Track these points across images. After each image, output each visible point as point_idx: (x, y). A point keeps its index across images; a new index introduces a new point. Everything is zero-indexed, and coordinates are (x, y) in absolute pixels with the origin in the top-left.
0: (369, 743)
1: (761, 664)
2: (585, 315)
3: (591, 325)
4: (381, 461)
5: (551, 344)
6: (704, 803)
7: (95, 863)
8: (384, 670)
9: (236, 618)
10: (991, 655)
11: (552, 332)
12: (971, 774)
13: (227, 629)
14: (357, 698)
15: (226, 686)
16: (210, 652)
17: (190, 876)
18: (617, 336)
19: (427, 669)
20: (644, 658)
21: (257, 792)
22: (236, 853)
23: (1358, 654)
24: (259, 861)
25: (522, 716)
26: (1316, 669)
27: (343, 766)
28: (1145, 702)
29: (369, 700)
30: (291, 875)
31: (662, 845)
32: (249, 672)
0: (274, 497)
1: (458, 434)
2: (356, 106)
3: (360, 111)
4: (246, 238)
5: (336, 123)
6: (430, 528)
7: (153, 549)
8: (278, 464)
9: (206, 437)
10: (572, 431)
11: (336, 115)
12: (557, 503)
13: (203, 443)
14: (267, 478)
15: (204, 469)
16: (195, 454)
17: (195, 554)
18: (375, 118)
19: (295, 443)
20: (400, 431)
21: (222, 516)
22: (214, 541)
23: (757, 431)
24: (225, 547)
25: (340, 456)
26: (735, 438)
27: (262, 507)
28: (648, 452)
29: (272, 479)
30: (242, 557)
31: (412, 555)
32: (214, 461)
════════════════
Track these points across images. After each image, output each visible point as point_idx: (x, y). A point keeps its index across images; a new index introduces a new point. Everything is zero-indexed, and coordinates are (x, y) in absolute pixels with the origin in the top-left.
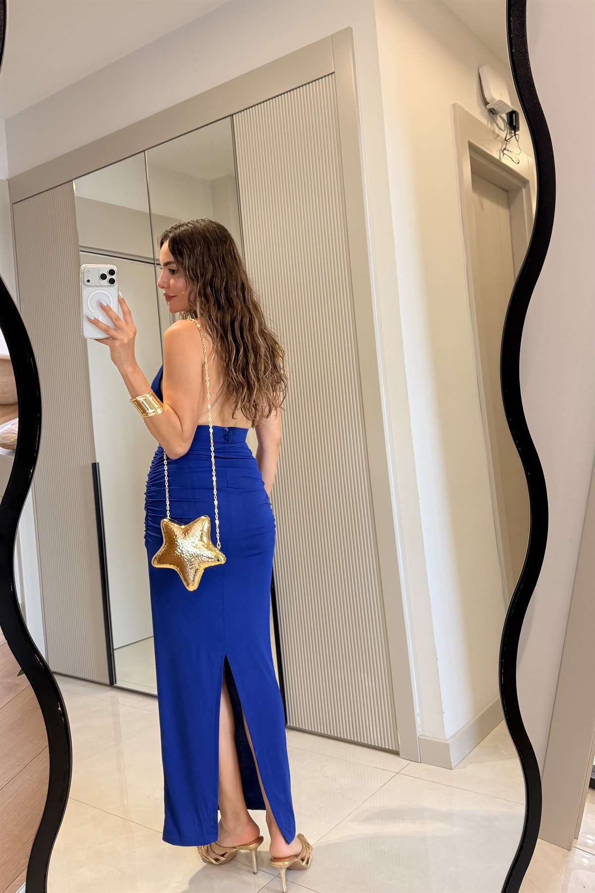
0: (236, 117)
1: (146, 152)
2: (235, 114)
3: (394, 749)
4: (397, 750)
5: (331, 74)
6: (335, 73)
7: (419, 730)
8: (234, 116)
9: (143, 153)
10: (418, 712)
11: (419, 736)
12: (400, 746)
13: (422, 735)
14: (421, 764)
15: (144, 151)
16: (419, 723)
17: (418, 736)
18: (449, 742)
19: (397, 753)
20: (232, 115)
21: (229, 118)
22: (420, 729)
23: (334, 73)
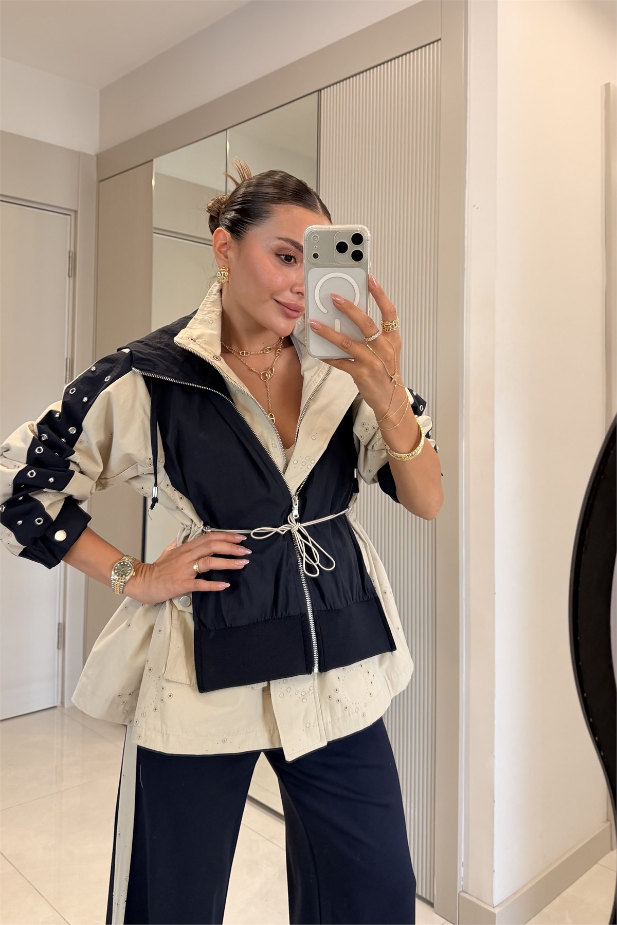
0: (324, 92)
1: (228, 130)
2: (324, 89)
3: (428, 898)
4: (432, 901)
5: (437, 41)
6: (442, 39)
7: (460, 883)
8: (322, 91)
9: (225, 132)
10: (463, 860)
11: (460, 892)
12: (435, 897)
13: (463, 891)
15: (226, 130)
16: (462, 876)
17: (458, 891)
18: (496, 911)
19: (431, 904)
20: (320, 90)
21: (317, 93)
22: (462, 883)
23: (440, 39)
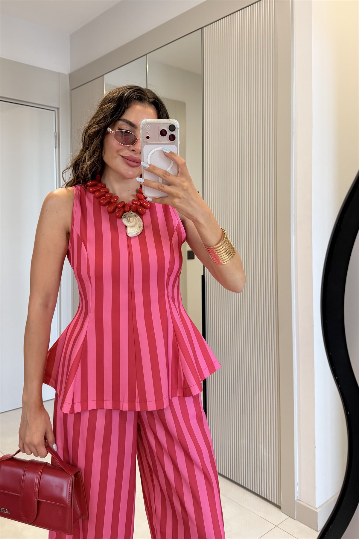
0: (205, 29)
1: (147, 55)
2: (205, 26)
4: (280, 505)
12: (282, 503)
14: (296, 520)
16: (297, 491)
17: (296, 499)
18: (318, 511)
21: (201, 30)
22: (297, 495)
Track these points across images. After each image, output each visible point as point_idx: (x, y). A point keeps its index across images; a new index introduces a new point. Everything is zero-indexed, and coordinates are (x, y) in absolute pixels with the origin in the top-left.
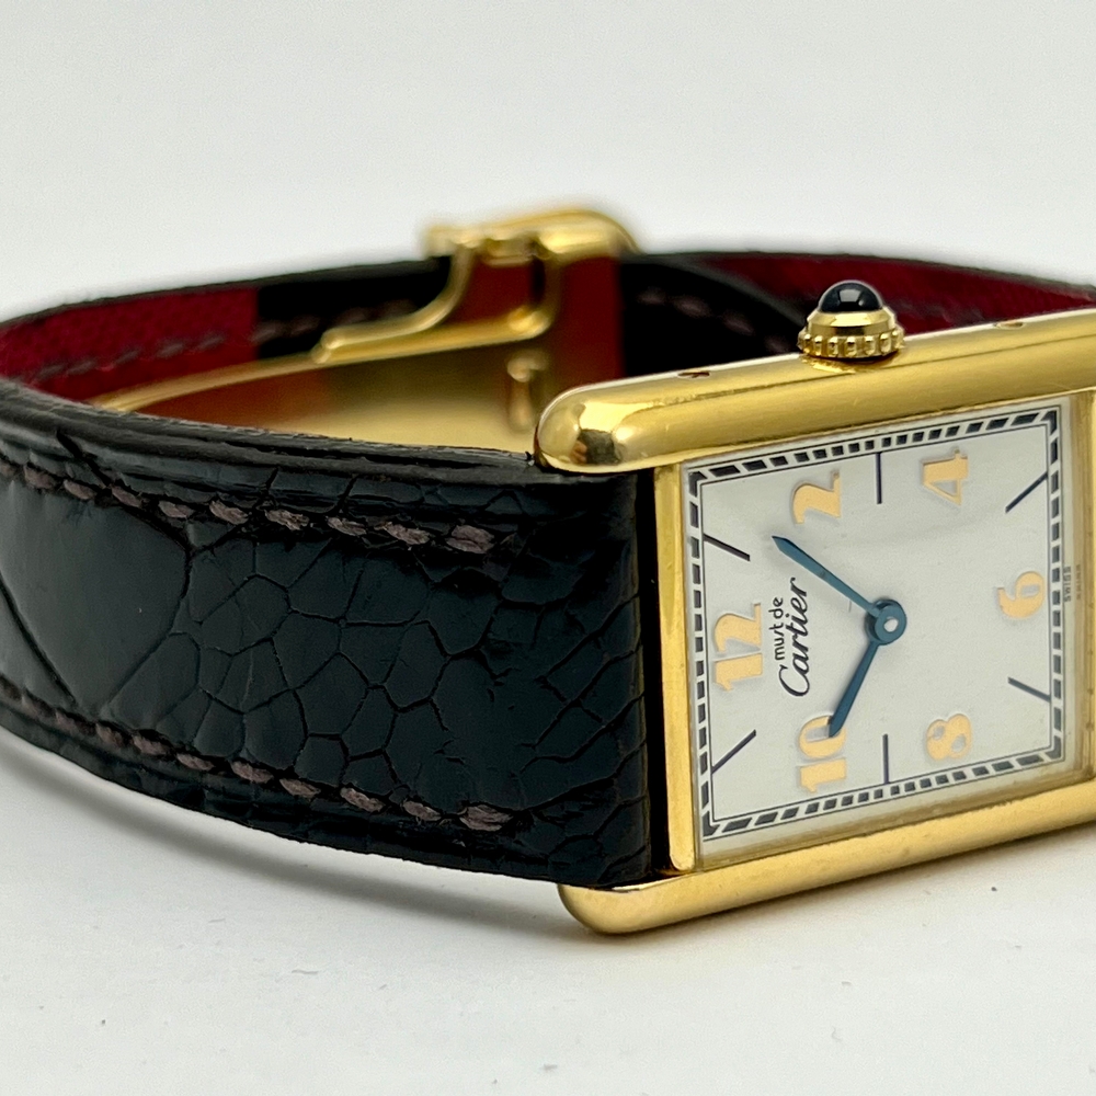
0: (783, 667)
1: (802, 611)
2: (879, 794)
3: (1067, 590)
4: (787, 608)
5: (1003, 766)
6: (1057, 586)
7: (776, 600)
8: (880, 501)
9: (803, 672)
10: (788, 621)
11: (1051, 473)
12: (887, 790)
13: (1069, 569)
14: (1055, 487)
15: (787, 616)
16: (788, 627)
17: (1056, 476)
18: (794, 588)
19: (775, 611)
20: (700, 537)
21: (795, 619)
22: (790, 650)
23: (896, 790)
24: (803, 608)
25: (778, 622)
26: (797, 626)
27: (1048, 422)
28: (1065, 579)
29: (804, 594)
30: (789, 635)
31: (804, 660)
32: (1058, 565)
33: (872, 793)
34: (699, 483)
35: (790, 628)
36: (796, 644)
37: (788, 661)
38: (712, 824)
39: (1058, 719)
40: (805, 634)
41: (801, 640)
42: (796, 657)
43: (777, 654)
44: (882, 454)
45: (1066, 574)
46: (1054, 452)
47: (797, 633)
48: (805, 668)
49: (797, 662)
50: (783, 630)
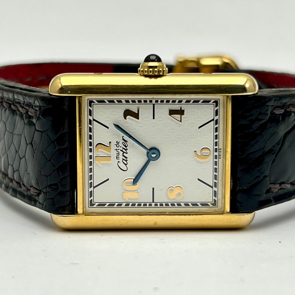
════════════════
Assignment: Using the entries shown above, reproduce verbatim the lines from the line bearing "1: (802, 611)" to the line bearing "50: (783, 630)", inclusive.

Exercise response:
1: (802, 611)
2: (879, 794)
3: (1067, 590)
4: (787, 608)
5: (1003, 766)
6: (1057, 586)
7: (776, 600)
8: (880, 501)
9: (803, 672)
10: (788, 621)
11: (1051, 473)
12: (887, 790)
13: (1069, 569)
14: (1055, 487)
15: (787, 616)
16: (788, 627)
17: (1056, 476)
18: (794, 588)
19: (775, 611)
20: (700, 537)
21: (795, 619)
22: (790, 650)
23: (896, 790)
24: (803, 608)
25: (778, 622)
26: (797, 626)
27: (1048, 422)
28: (1065, 579)
29: (804, 594)
30: (789, 635)
31: (804, 660)
32: (1058, 565)
33: (872, 793)
34: (699, 483)
35: (790, 628)
36: (796, 644)
37: (788, 661)
38: (712, 824)
39: (1058, 719)
40: (805, 634)
41: (801, 640)
42: (796, 657)
43: (777, 654)
44: (882, 454)
45: (1066, 574)
46: (1054, 452)
47: (797, 633)
48: (805, 668)
49: (797, 662)
50: (783, 630)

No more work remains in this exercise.